Поскольку произведения искусства воспроизводимы, то теоретически они могут быть использованы кем угодно.
Однако чаще всего – в книгах об искусстве, в журналах, в фильмах и в золоченых рамах на стенах гостиных – репродукции по-прежнему используются для поддержания иллюзии, что ничего не изменилось, что искусство, с его уникальной, не ослабшей властью, оправдывает все остальные формы власти, что благодаря искусству неравенство выглядит благородно, а иерархия – волнующе. Например, вся концепция Национального культурного наследия эксплуатирует авторитет искусства для того, чтобы прославлять существующую социальную систему и ее ценности.
Средства воспроизводства изображений используются политически и коммерчески для того, чтобы представлять в ложном свете или вообще отрицать то, что благодаря их существованию делается возможным. Но порой отдельные люди используют репродукции иным образом.
И взрослые, и дети иногда устраивают где-нибудь у себя в спальне подобную стенку, на которую они прикрепляют всевозможные бумажки: письма, фотографии, репродукции, вырезки из газет, рисунки и открытки. Все картинки на такой стене принадлежат одному языку – и более или менее равноправны в его рамках, поскольку это очень личная выборка, соответствующая опыту жильца этой комнаты и отражающая его опыт. По логике вещей, такого рода стенды должны заменить музеи.
Что мы хотим этим сказать? Давайте сперва определимся с тем, чего мы сказать не хотим.
Мы не хотим сказать, что единственное чувство, которое можно испытать, стоя перед подлинными живописными полотнами, – это благоговейный трепет перед их долговечностью. Традиционный подход к подлинникам (который мы встречаем в музейных каталогах, путеводителях и аудиогидах) – это далеко не единственный возможный подход. Когда на искусство прошлого перестанут смотреть ностальгически, его произведения перестанут быть святыми реликвиями (хотя они и не станут вновь тем, чем они были до эпохи репродукций). Мы не говорим, что подлинники стали сегодня совершенно бесполезны.

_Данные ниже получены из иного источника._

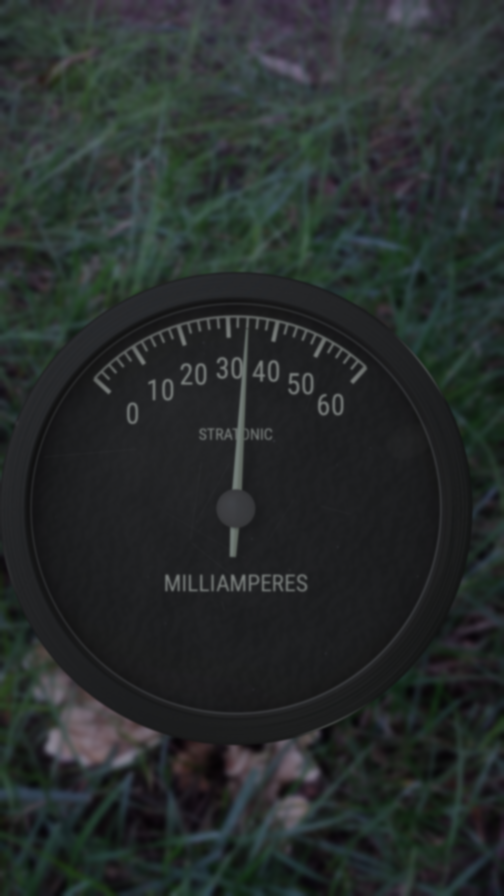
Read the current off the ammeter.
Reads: 34 mA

Служанка с кувшином молока. Вермеер. 1632–1675
Оригинальные полотна тихи и спокойны в том смысле, в каком информация никогда не может быть тиха. Даже репродукция, висящая на стене, несравнима в этом отношении с оригиналом, в котором тишина и покой пронизывают сам материал, краску, позволяющую проследить непосредственно за движениями художника. И таким образом сокращается временная дистанция между созданием картины и нашим разглядыванием ее. В этом специфическом смысле все картины абсолютно современны. Отсюда – непосредственность их свидетельствования. Исторический момент в буквальном смысле стоит перед нашими глазами. Сезанн сделал сходное наблюдение с точки зрения художника. «Это всего лишь мгновение мировой жизни! Написать его во всей его реальности и забыть для этого обо всем! Стать этой минутой, быть чувствительной пластинкой… изобразить то, что видишь, забыв обо всем, что было до того…». Что мы сделаем с этим изображенным мгновением, когда оно встанет перед нашими глазами, зависит от того, чего мы ждем от искусства, а это, в свою очередь, зависит сегодня от нашего прежнего опыта переживания смысла картин, увиденных на репродукциях.
Не говорим мы и о том, что искусство может быть понятно самопроизвольно. Мы не утверждаем, будто вырезать из журнала репродукцию древнегреческого бюста, поскольку она созвучна некоему нашему личному опыту, и прикрепить на стенку рядом с другими разнородными картинками – это постичь смысл самого бюста.
Идея невинности имеет две стороны. Отказываясь вступать в заговор, можно остаться непричастным к этому заговору. Но оставаться невинным может еще означать и оставаться невежественным. И вопрос здесь не в выборе между невинностью и знанием (или между природой и культурой), но между тотальным подходом к искусству, стремящимся связать его со всеми аспектами нашего опыта, и эзотерическим подходом немногочисленных узкоспециализированных экспертов, служителей ностальгии угасающего правящего класса (уступающего место не пролетариату, а новой власти корпорации и государства.) Настоящий вопрос звучит так: кому принадлежит значение искусства прошлого? Тем, кто может приложить его к собственной жизни? Или культурной иерархии и специалистам по раритетам?